The Commission's report is now on the desk of Department of Trade and Industry Secretary Stephen Byers, who is expected to publish the report and his response within the next month. The timescale puts Byers' response on a collision course with the Treasury as Chancellor of the Exchequer Gordon Brown is due to unveil long-awaited details of the new company car tax system to come into effect in 2002 in the Budget on March 21. The new tax system will be based on a vehicle's official list price graduated by its carbon dioxide emissions. Without a list price, it would fundamentally undermine the blueprint and would send the Inland Revenue back to the drawing board.

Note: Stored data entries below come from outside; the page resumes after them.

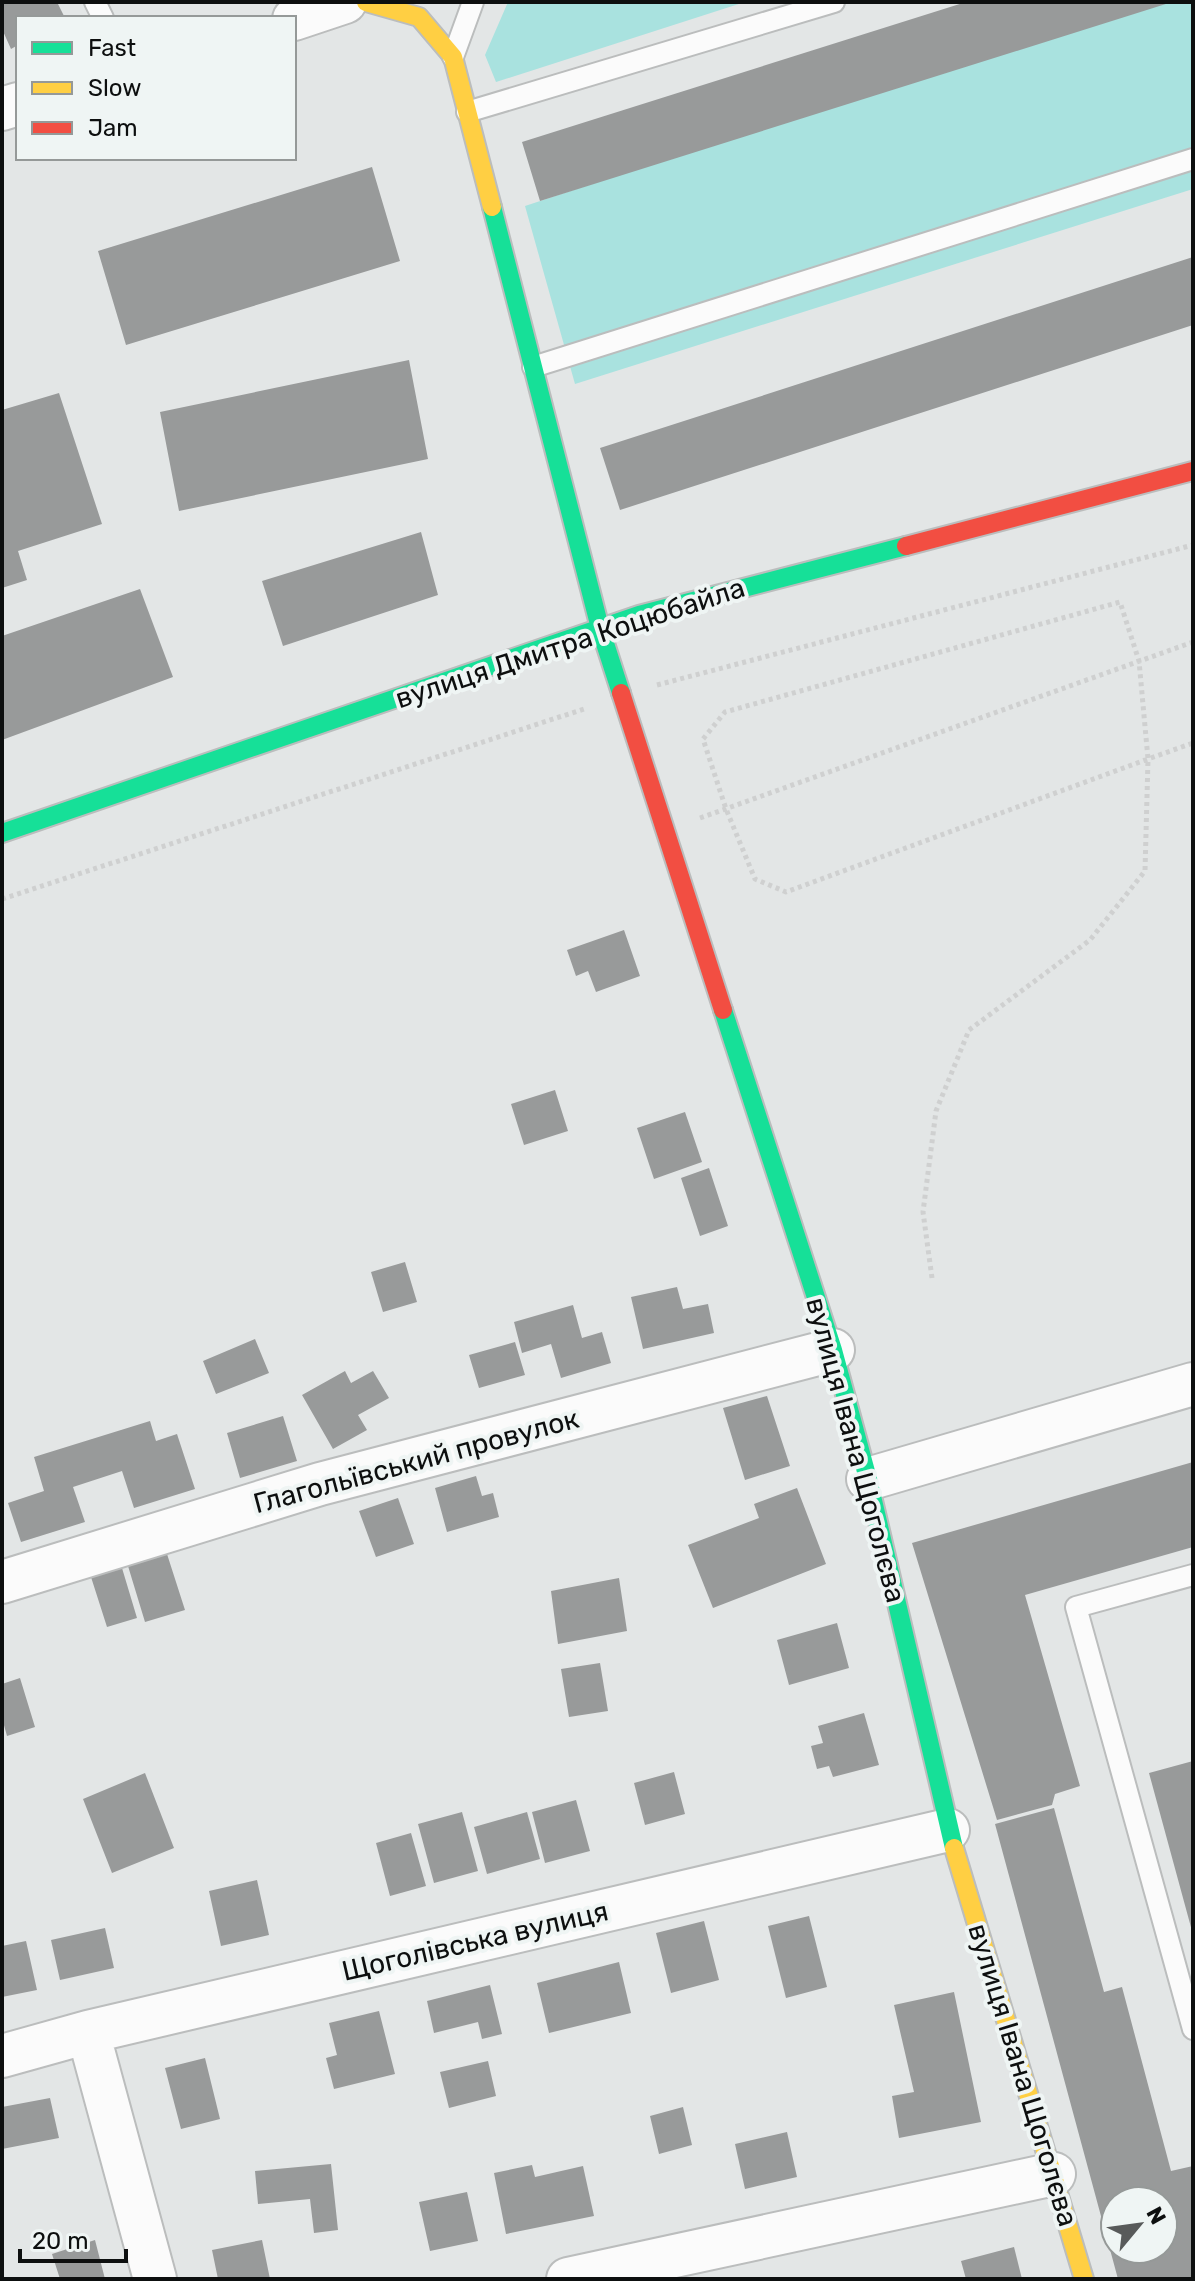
<svg xmlns="http://www.w3.org/2000/svg" width="1195" height="2281" font-family="Rubik,sans-serif">
	<rect width="100%" height="100%" fill="#e3e6e6"/>
	<!-- green -->
	<path fill="#a9e2df" d="M508,2H745L496,82L485,55Z
		M1145,2H1193V189L575,384L525,206Z"/>
	<!-- building -->
	<path fill="#989a9a" fill-rule="evenodd" d="M2,2H57L65,18H18V45L11,49L2,29Z
		M966,2L1169,3L540,201L522,142Z
		M372,167L400,261L126,345L98,251Z
		M1193,257V325L620,510L600,448Z
		M409,360L428,459L179,511L160,412Z
		M59,393L102,524L18,551L27,580L2,588V410Z
		M421,532L438,595L283,646L262,581Z
		M140,589L173,677L2,740V636Z
		M624,930L640,976L596,992L588,971L576,976L567,950Z
		M555,1090L568,1131L524,1145L511,1104Z
		M685,1112L702,1162L654,1179L637,1128Z
		M709,1168L728,1226L700,1236L681,1178Z
		M405,1262L417,1302L383,1312L371,1272Z
		M677,1287L683,1309L708,1304L714,1333L643,1349L631,1297Z
		M573,1305L582,1338L602,1332L611,1363L561,1378L551,1344L522,1353L514,1322Z
		M255,1339L269,1373L216,1394L203,1361Z
		M515,1342L525,1375L479,1388L469,1355Z
		M345,1371L351,1383L373,1371L389,1398L358,1415L367,1430L333,1449L302,1395Z
		M767,1396L790,1466L745,1480L723,1408Z
		M283,1416L297,1461L240,1478L227,1433Z
		M150,1421L156,1441L177,1434L195,1489L134,1508L122,1471L73,1487L85,1522L21,1542L8,1503L44,1491L34,1457Z
		M1193,1462V1547L1025,1595L1080,1786L1055,1794L1052,1805L997,1820L912,1543Z
		M476,1476L482,1496L493,1493L499,1517L447,1532L435,1488Z
		M797,1488L826,1564L713,1608L688,1545L759,1518L754,1504Z
		M398,1498L414,1544L376,1557L359,1511Z
		M167,1554L185,1610L145,1622L128,1566Z
		M122,1568L137,1618L107,1627L91,1577Z
		M619,1578L627,1631L558,1644L551,1591Z
		M837,1623L849,1668L789,1685L777,1640Z
		M600,1663L608,1711L569,1717L561,1669Z
		M20,1678L35,1727L7,1736L2,1718V1684Z
		M864,1713L879,1765L833,1777L829,1766L817,1769L811,1746L823,1743L818,1726Z
		M1193,1761V1931H1192L1149,1773Z
		M674,1772L685,1814L645,1825L634,1783Z
		M145,1773L174,1848L112,1873L83,1799Z
		M576,1800L590,1851L545,1863L532,1812Z
		M1054,1808L1104,1992L1122,1987L1171,2171L1193,2166V2279H1118L995,1824ZM1115,2201H1163V2249H1115Z
		M462,1812L478,1871L434,1883L418,1824Z
		M527,1812L540,1859L487,1874L474,1827Z
		M411,1833L426,1886L390,1896L376,1843Z
		M257,1880L269,1935L221,1946L209,1891Z
		M809,1916L827,1987L786,1998L768,1926Z
		M704,1921L719,1980L671,1993L656,1933Z
		M105,1928L114,1968L60,1980L51,1940Z
		M26,1941L37,1990L2,1997V1946Z
		M619,1962L631,2013L549,2033L537,1983Z
		M490,1985L502,2034L482,2039L478,2022L434,2033L427,2001Z
		M954,1992L981,2122L899,2138L892,2096L914,2092L894,2005Z
		M379,2011L395,2074L334,2089L326,2058L337,2055L329,2023Z
		M205,2058L220,2119L181,2129L165,2068Z
		M488,2061L496,2096L449,2108L440,2072Z
		M50,2098L59,2138L2,2149V2107Z
		M683,2107L692,2145L659,2154L650,2116Z
		M787,2132L797,2177L745,2189L735,2144Z
		M331,2164L338,2230L314,2233L310,2199L258,2204L255,2171Z
		M532,2165L535,2177L583,2166L594,2216L506,2234L494,2173Z
		M467,2192L478,2241L430,2251L419,2202Z
		M95,2240L105,2279H60L52,2254Z
		M262,2240L270,2279H218L212,2250Z
		M1014,2247L1022,2279H966L961,2261Z"/>
	<g fill="none" stroke-linecap="round" stroke-linejoin="round">
		<defs>
			<path id="lane" d="M95,2L103,18
				M453,57L473,2
				M467,112L834,2
				M533,367L1193,159
				M1193,1575L1076,1607L1193,2029"/>
			<path id="street" d="M294,19L345,2
				M2,109L18,104
				M868,1479L1193,1384
				M2,1582L320,1484L833,1350
				M88,2032L155,2279
				M2,2056L88,2032L948,1830
				M568,2279L1054,2174"/>
			<path id="fast" d="M492,207L600,628L621,693
				M2,833L639,615L906,546
				M723,1010L833,1350L868,1479L954,1848"/>
			<path id="slow" d="M366,2L419,17L453,57L492,207
				M954,1848L1084,2279"/>
			<path id="jam" d="M906,546L1193,471
				M621,693L723,1010"/>
		</defs>
		<!-- lane casing -->
		<use href="#lane" stroke="#bbbdbd" stroke-width="24"/>
		<!-- street casing -->
		<use href="#street" stroke="#bbbdbd" stroke-width="46"/>
		<!-- fast casing -->
		<use href="#fast" stroke="#bbbdbd" stroke-width="22"/>
		<!-- slow casing -->
		<use href="#slow" stroke="#bbbdbd" stroke-width="22"/>
		<!-- jam casing -->
		<use href="#jam" stroke="#bbbdbd" stroke-width="22"/>
		<!-- path -->
		<path stroke="#cfd0d0" stroke-width="5" stroke-dasharray="4 4" stroke-linecap="butt" d="M657,685L1193,545
			M700,818L1193,642
			M2,899L587,708
			M932,1278L923,1212L936,1111L969,1030L1090,940L1145,871L1148,759L1139,661L1120,602L725,712L703,739L726,809L755,879L786,892L1148,759L1193,743"/>
		<!-- lane -->
		<use href="#lane" stroke="#fbfbfb" stroke-width="20"/>
		<!-- street -->
		<use href="#street" stroke="#fbfbfb" stroke-width="42"/>
		<!-- fast -->
		<use href="#fast" stroke="#16e098" stroke-width="18"/>
		<!-- slow -->
		<use href="#slow" stroke="#ffcf43" stroke-width="18"/>
		<!-- jam -->
		<use href="#jam" stroke="#f24e42" stroke-width="18"/>
	</g>
	<g text-anchor="middle" dominant-baseline="central" stroke-width="8" stroke-linejoin="round" paint-order="stroke">
		<!-- street labels -->
		<g font-size="28" fill="#0d0f0f" stroke="#eff5f4">
			<text transform="translate(570 643) rotate(-18)">вулиця Дмитра Коцюбайла</text>
			<text transform="translate(856 1450) rotate(75)">вулиця Івана Щоголєва</text>
			<text transform="translate(416 1461) rotate(-15)">Глагольївський провулок</text>
			<text transform="translate(475 1941) rotate(-13)">Щоголівська вулиця</text>
			<text transform="translate(1023 2075) rotate(73)">вулиця Івана Щоголєва</text>
		</g>
	</g>
	<!-- border -->
	<rect width="1195" height="2281" fill="none" stroke="#0d0f0f" stroke-width="8"/>
	<!-- legend -->
	<rect x="16" y="16" width="280" height="144" fill="#eff5f4" stroke="#959998" stroke-width="2"/>
	<rect x="32" y="42" width="40" height="12" fill="#16e098" stroke="#959998" stroke-width="2"/>
	<text x="88" y="56" font-size="24" fill="#0d0f0f">Fast</text>
	<rect x="32" y="82" width="40" height="12" fill="#ffcf43" stroke="#959998" stroke-width="2"/>
	<text x="88" y="96" font-size="24" fill="#0d0f0f">Slow</text>
	<rect x="32" y="122" width="40" height="12" fill="#f24e42" stroke="#959998" stroke-width="2"/>
	<text x="88" y="136" font-size="24" fill="#0d0f0f">Jam</text>
	<!-- north arrow -->
	<g transform="translate(1139 2225) rotate(61)"><circle r="38" fill="#eff5f4" stroke="#959998" stroke-width="2"/>
	<path d="M0-6L14 30L0 20L-14 30Z" fill="#585a5a"/>
	<text y="-12" font-size="22" font-weight="bold" text-anchor="middle" fill="#0d0f0f">N</text>
	</g>
	<!-- scale -->
	<path d="M20 2249v12h106v-12" fill="none" stroke="#0d0f0f" stroke-width="4"/>
	<text x="32" y="2249" font-size="24" fill="#0d0f0f" stroke="#eff5f4" stroke-width="6" paint-order="stroke">20 m</text>
</svg>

The commission signalled the possibility of recommending the scrapping of manufacturers' RRPs when it published its 'remedies statement' in October last year and McAllister believes the attention of the Commission to the list price issue in subsequent meetings and requests for information strongly implied that this would be a key area of its eventual report. 'The Treasury has always wanted RRPs because of company car tax, so it must have a fall-back,' said McAllister. 'We do believe that recommended retail prices will be the focus of the report and whether they should be prohibited.'
However, the Commission can only recommend and Byers is under no obligation to implement its suggestions. But, the DTI did outlaw recommended retail prices in the white electrical goods industry on the guidance of the old Monopolies and Mergers Commission - the forerunner of the Competition Commission. If the DTI adopts a similar strategy for the car market, the Inland Revenue would be forced to rethink completely the calculation of a company car driver's benefit charge. It could be based on a notional basis that would be a nightmare for the Inland Revenue to calculate, or a transaction basis that would favour fleets which achieved higher discounts.